'''
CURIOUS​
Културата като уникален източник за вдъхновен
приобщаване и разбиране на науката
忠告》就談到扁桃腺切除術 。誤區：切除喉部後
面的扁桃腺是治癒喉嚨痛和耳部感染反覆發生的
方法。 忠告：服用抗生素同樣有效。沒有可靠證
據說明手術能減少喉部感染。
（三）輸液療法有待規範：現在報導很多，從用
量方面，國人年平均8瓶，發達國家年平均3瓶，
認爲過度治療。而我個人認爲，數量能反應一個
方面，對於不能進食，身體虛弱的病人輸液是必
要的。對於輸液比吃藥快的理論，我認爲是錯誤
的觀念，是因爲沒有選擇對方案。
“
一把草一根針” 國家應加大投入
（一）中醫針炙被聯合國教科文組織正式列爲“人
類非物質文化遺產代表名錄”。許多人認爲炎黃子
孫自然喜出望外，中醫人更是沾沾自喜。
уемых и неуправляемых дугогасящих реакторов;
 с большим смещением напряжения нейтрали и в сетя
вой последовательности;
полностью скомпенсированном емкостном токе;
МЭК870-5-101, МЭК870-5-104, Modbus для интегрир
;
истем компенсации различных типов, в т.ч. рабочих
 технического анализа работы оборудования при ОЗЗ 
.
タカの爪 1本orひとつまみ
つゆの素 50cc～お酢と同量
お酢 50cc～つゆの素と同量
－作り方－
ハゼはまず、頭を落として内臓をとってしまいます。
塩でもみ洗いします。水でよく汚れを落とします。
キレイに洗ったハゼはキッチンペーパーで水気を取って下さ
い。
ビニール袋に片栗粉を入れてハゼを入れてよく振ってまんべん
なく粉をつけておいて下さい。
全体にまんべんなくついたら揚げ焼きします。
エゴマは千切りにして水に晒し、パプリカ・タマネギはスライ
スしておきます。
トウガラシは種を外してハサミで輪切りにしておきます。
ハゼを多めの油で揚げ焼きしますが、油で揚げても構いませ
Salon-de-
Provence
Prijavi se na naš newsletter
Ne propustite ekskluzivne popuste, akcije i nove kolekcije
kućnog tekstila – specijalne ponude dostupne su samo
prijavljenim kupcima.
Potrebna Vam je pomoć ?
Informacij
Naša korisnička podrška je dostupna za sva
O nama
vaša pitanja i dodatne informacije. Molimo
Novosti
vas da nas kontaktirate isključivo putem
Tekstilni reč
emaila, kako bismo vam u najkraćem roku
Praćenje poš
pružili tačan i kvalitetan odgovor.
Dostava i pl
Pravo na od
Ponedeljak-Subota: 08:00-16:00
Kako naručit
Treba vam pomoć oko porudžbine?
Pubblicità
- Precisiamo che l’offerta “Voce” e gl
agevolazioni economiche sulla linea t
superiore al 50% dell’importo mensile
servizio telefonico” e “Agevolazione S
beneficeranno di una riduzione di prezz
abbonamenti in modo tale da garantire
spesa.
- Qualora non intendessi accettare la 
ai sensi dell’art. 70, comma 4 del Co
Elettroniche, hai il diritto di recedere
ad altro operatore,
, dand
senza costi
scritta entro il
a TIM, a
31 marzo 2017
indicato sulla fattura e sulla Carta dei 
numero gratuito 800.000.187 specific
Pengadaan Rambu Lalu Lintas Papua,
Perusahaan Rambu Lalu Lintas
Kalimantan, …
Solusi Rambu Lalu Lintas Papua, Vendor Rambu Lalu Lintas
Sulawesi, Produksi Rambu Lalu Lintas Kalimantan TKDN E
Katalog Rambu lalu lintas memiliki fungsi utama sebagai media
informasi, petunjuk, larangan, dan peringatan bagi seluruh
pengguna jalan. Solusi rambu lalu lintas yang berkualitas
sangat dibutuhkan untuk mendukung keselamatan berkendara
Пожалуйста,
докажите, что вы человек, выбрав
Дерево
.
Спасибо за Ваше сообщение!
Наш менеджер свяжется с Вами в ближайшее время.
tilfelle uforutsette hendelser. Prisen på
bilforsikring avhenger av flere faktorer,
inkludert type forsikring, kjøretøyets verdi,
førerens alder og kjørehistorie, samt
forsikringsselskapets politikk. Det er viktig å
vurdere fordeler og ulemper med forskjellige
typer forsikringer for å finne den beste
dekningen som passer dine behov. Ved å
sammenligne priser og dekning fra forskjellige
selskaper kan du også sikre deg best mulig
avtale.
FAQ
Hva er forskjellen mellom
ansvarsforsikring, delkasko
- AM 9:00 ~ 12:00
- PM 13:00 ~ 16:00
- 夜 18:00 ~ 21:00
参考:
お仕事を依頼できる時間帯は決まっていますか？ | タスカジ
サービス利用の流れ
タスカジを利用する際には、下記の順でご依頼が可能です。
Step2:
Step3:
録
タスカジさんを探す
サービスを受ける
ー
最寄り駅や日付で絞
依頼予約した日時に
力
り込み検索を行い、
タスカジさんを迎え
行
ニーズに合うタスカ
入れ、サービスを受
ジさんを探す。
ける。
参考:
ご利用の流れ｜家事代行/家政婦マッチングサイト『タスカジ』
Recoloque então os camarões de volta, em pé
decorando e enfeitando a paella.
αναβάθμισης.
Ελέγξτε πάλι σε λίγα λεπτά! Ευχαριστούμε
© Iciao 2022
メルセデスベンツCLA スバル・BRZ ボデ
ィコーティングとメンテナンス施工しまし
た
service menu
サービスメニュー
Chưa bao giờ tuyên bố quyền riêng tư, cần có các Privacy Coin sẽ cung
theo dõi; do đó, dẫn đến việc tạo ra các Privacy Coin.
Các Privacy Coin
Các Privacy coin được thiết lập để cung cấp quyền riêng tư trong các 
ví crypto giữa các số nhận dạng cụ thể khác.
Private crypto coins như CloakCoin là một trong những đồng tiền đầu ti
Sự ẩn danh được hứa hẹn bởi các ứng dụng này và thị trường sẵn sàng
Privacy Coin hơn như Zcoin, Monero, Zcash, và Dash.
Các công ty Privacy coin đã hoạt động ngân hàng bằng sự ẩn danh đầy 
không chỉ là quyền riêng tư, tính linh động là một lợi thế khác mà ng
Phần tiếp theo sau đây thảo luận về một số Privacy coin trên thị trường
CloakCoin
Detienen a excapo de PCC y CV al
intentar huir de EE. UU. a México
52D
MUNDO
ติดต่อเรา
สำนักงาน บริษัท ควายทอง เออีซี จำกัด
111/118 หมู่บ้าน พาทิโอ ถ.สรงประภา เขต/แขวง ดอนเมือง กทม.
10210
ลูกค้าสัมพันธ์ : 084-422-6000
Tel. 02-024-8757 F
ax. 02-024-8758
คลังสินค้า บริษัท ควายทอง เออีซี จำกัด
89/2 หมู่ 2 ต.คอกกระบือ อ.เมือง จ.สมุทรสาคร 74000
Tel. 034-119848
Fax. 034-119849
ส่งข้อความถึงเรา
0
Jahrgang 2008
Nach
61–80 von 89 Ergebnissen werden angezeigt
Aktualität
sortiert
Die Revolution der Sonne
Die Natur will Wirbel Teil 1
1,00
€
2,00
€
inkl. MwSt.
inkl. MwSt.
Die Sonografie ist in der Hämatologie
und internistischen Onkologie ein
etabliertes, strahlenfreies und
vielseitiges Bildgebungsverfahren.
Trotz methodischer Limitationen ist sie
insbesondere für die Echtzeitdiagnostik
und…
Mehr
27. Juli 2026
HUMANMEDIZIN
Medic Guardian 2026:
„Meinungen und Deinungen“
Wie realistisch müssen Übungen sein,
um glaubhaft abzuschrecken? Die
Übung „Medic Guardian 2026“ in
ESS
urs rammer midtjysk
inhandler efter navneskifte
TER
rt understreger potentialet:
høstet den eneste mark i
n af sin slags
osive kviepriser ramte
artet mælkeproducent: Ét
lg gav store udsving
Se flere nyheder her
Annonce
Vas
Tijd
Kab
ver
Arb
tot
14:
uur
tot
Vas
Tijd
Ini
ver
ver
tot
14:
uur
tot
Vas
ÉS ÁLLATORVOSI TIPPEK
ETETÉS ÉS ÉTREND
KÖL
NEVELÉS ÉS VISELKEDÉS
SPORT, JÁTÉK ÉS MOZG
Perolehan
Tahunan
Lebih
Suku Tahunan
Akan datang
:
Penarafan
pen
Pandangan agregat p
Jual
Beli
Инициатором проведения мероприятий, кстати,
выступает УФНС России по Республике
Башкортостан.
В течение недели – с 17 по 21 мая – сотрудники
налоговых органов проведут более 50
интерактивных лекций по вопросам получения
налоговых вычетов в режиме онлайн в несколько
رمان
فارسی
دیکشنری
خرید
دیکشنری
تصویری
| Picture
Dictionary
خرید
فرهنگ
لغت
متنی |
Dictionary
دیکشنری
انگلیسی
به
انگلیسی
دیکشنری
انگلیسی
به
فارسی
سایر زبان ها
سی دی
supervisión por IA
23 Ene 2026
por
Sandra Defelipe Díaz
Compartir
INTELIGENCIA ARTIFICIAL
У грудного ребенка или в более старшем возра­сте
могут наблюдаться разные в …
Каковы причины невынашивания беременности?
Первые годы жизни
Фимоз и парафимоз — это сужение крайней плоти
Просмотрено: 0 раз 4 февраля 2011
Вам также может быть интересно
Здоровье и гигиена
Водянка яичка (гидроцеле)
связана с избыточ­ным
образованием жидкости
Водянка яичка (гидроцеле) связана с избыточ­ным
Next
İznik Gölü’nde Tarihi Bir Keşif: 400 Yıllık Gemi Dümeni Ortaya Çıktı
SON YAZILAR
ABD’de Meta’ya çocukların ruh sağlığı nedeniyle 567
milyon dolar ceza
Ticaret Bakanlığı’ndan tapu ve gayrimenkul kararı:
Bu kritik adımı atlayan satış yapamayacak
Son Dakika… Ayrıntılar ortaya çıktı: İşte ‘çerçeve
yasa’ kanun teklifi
'''
# Assignment
Print the stretch of the listing above from its start through the line containing "Kako naručit", reproducing each line verbatim.

# Task output
CURIOUS​
Културата като уникален източник за вдъхновен
приобщаване и разбиране на науката
忠告》就談到扁桃腺切除術 。誤區：切除喉部後
面的扁桃腺是治癒喉嚨痛和耳部感染反覆發生的
方法。 忠告：服用抗生素同樣有效。沒有可靠證
據說明手術能減少喉部感染。
（三）輸液療法有待規範：現在報導很多，從用
量方面，國人年平均8瓶，發達國家年平均3瓶，
認爲過度治療。而我個人認爲，數量能反應一個
方面，對於不能進食，身體虛弱的病人輸液是必
要的。對於輸液比吃藥快的理論，我認爲是錯誤
的觀念，是因爲沒有選擇對方案。
“
一把草一根針” 國家應加大投入
（一）中醫針炙被聯合國教科文組織正式列爲“人
類非物質文化遺產代表名錄”。許多人認爲炎黃子
孫自然喜出望外，中醫人更是沾沾自喜。
уемых и неуправляемых дугогасящих реакторов;
 с большим смещением напряжения нейтрали и в сетя
вой последовательности;
полностью скомпенсированном емкостном токе;
МЭК870-5-101, МЭК870-5-104, Modbus для интегрир
;
истем компенсации различных типов, в т.ч. рабочих
 технического анализа работы оборудования при ОЗЗ 
.
タカの爪 1本orひとつまみ
つゆの素 50cc～お酢と同量
お酢 50cc～つゆの素と同量
－作り方－
ハゼはまず、頭を落として内臓をとってしまいます。
塩でもみ洗いします。水でよく汚れを落とします。
キレイに洗ったハゼはキッチンペーパーで水気を取って下さ
い。
ビニール袋に片栗粉を入れてハゼを入れてよく振ってまんべん
なく粉をつけておいて下さい。
全体にまんべんなくついたら揚げ焼きします。
エゴマは千切りにして水に晒し、パプリカ・タマネギはスライ
スしておきます。
トウガラシは種を外してハサミで輪切りにしておきます。
ハゼを多めの油で揚げ焼きしますが、油で揚げても構いませ
Salon-de-
Provence
Prijavi se na naš newsletter
Ne propustite ekskluzivne popuste, akcije i nove kolekcije
kućnog tekstila – specijalne ponude dostupne su samo
prijavljenim kupcima.
Potrebna Vam je pomoć ?
Informacij
Naša korisnička podrška je dostupna za sva
O nama
vaša pitanja i dodatne informacije. Molimo
Novosti
vas da nas kontaktirate isključivo putem
Tekstilni reč
emaila, kako bismo vam u najkraćem roku
Praćenje poš
pružili tačan i kvalitetan odgovor.
Dostava i pl
Pravo na od
Ponedeljak-Subota: 08:00-16:00
Kako naručit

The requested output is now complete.